Transcribed page contents:

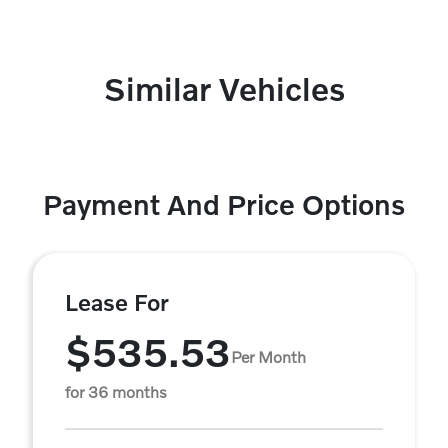
Similar Vehicles
Payment And Price Options
Lease For
$535.53
Per Month
for 36 months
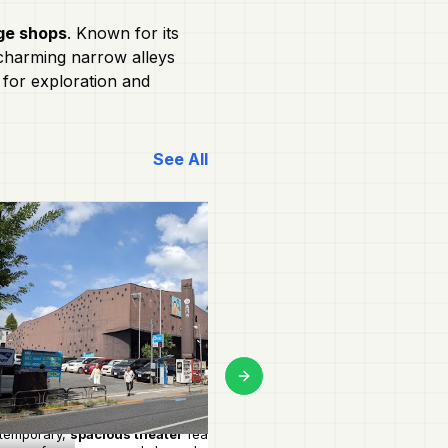
ge shops
. Known for its
s charming narrow alleys
t for exploration and
See All
Next slide
temporary,
spacious theater
featuring
Unique hole-in-the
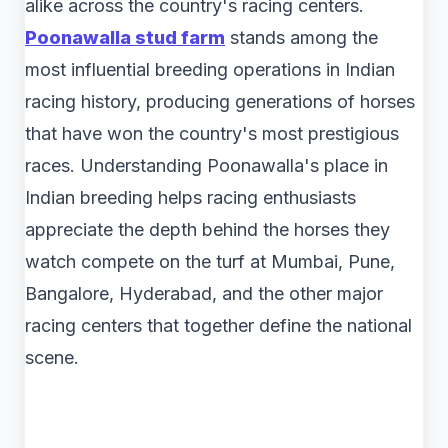
alike across the country's racing centers.
Poonawalla stud farm
​ stands among the
most influential breeding operations in Indian
racing history, producing generations of horses
that have won the country's most prestigious
races. Understanding Poonawalla's place in
Indian breeding helps racing enthusiasts
appreciate the depth behind the horses they
watch compete on the turf at Mumbai, Pune,
Bangalore, Hyderabad, and the other major
racing centers that together define the national
scene.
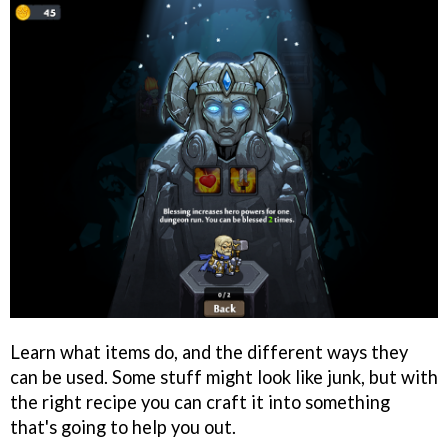
Learn what items do, and the different ways they
can be used. Some stuff might look like junk, but with
the right recipe you can craft it into something
that's going to help you out.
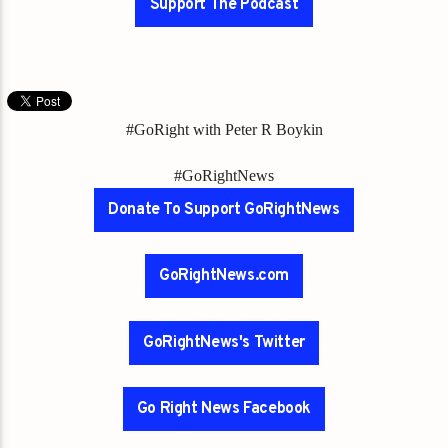
Support The Podcast
#GoRight with Peter R Boykin
#GoRightNews
Donate To Support GoRightNews
GoRightNews.com
GoRightNews's Twitter
Go Right News Facebook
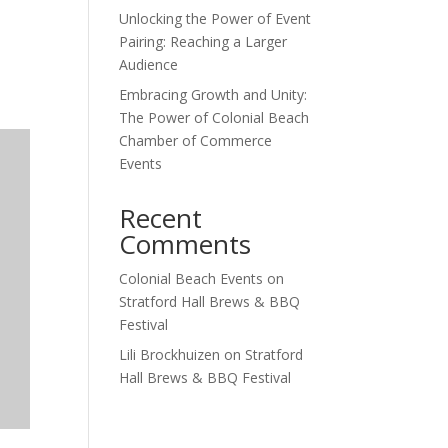
Unlocking the Power of Event
Outlook Live
Pairing: Reaching a Larger
Audience
Embracing Growth and Unity:
The Power of Colonial Beach
Chamber of Commerce
Events
Recent
Comments
Colonial Beach Events
on
Stratford Hall Brews & BBQ
Festival
Lili Brockhuizen
on
Stratford
Hall Brews & BBQ Festival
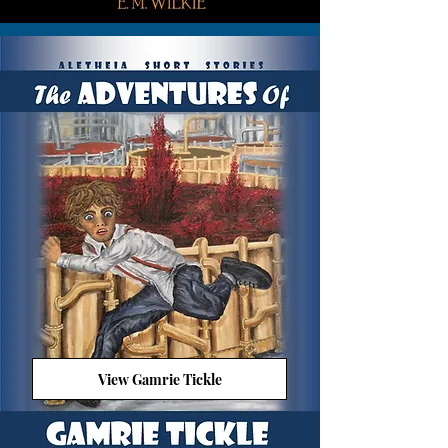
View Gamrie Tickle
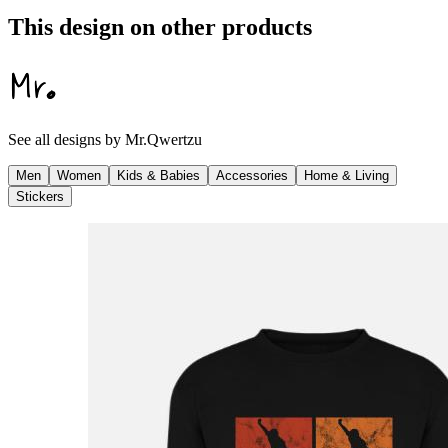
This design on other products
See all designs by
Mr.Qwertzu
Men
Women
Kids & Babies
Accessories
Home & Living
Stickers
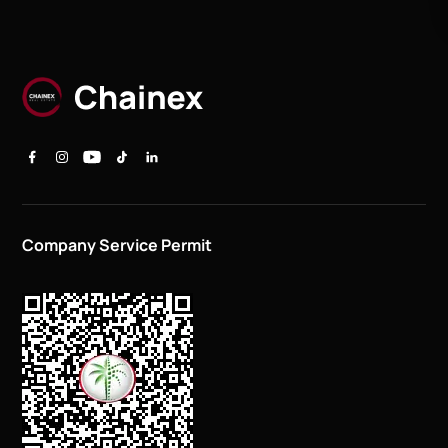
Company Service Permit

Assignment: Which lines above include the word "country"? Return each one.

Answer to this exercise:
alike across the country's racing centers.
that have won the country's most prestigious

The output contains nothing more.